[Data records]
########
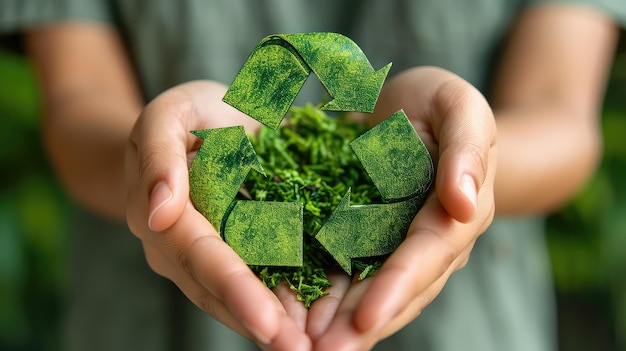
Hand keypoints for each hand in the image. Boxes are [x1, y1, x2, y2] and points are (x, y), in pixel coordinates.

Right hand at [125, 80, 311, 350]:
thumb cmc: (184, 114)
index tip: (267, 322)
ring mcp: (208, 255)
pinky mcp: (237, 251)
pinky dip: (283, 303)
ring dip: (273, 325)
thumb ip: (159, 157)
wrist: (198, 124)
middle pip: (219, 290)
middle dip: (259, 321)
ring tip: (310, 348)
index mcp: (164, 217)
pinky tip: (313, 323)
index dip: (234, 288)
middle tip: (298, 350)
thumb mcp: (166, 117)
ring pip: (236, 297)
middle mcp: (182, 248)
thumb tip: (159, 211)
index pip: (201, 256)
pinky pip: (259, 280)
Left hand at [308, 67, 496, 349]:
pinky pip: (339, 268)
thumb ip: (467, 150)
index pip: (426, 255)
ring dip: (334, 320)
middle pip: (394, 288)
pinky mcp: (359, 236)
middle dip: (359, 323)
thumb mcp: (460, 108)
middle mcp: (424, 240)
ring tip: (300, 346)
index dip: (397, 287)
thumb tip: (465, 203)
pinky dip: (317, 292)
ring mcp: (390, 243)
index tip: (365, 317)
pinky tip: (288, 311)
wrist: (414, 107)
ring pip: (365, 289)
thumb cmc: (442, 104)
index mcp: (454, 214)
########
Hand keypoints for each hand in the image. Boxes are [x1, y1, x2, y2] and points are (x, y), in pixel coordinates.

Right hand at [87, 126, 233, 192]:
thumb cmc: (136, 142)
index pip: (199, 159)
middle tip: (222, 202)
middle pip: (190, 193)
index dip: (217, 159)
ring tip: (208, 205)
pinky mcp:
########
### Instructions for the task:
Find "index" in the data above. Report each line where it appears.

### Answer section:
index tip: (267, 322)
index mcp: (164, 217)
index dip: (234, 288)
index pip: (201, 256)
index pip: (426, 255)
index dip: (397, 287)
index tip: (365, 317)
index mcp: (454, 214)
index pip: (199, 159)
index dip: (217, 159)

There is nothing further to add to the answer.